#71 🛻 DRIVE on through to the other side 🎾
In brief 🩲
- Journal: The ugliest faded tennis ball of a car you can imagine
- Read: Never build the Homer car
- Practical: Procrastination is a beast
- Art: Psychedelic tick-tock-apocalypse
From the journal 📖
We did it. We brought the ugliest car in the world: the 2016 Toyota Sienta. Now, to be fair: it functions well. It’s a hybrid car that runs on the Electricity around town instead of the Petrol, which makes it a zillion times cheaper than our last grunty fuel hog. It charges itself when the car slows down (I’m new to electric vehicles: this stills seems remarkable to me). It has a display that makes staying in electric-vehicle mode feel like a video game. It has heated seats, with both low and high settings, for extra-cold butts.

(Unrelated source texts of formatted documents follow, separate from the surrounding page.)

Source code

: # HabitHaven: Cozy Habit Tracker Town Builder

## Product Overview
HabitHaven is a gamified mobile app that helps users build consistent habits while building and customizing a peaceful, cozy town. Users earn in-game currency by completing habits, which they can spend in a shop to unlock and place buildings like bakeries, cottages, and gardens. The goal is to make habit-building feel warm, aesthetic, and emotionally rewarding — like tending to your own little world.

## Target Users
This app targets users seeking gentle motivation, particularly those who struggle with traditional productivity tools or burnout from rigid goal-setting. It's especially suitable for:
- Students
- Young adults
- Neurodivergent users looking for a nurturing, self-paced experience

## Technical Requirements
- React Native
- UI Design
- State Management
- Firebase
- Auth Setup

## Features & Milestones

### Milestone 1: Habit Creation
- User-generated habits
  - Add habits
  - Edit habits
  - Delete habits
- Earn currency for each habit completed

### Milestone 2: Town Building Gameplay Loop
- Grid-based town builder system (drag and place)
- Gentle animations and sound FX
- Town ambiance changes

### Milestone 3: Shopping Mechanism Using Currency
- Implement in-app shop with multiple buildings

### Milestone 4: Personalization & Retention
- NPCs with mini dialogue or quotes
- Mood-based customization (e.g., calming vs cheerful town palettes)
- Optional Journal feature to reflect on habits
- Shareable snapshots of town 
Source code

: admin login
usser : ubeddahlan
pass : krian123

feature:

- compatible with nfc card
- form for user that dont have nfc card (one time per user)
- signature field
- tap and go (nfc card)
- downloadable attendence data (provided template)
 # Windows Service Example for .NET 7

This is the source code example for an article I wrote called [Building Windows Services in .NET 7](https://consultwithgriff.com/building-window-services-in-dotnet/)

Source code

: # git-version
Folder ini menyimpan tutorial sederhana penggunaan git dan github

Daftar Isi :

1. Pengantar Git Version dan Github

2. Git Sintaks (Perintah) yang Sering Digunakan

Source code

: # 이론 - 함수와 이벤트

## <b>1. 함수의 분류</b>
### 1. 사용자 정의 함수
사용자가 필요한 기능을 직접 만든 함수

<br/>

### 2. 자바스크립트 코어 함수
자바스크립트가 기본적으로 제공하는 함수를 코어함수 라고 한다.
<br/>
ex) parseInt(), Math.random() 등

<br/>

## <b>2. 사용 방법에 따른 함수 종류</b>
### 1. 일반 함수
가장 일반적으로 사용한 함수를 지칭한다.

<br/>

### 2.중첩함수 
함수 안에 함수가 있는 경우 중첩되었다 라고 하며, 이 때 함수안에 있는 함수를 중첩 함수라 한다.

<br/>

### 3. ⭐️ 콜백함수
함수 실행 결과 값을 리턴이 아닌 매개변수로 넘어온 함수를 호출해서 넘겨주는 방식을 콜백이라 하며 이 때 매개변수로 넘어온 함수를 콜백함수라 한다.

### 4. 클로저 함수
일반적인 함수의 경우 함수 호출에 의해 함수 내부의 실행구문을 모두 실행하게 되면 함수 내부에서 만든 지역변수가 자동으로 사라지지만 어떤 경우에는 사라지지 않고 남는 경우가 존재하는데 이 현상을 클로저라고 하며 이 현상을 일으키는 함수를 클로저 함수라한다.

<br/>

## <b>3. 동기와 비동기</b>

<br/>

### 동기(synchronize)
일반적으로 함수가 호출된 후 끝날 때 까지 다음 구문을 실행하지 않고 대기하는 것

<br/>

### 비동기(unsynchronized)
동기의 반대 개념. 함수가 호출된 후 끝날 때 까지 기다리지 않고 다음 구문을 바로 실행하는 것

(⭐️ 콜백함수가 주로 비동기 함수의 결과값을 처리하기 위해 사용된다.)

But man, is it ugly. There are weird contours and strange in-line details, which make it look like the metal panels have been pulled into an exploded diagram... and just left there. Now, to be fair, again: much of its ugliness comes down to the colour. Which we chose. Like a cheap glow-in-the-dark yo-yo. Like a lemon with food poisoning. Like a discarded, sun-bleached tennis ball. But! We got a sizeable ugly discount. This ol’ tennis ball was thousands of dollars cheaper than other 2016 Toyota Sientas identical in all ways except the colour. And! No one will miss us. We’re the most visible car on the road. And we will never lose this thing in a large carpark. It is a beacon.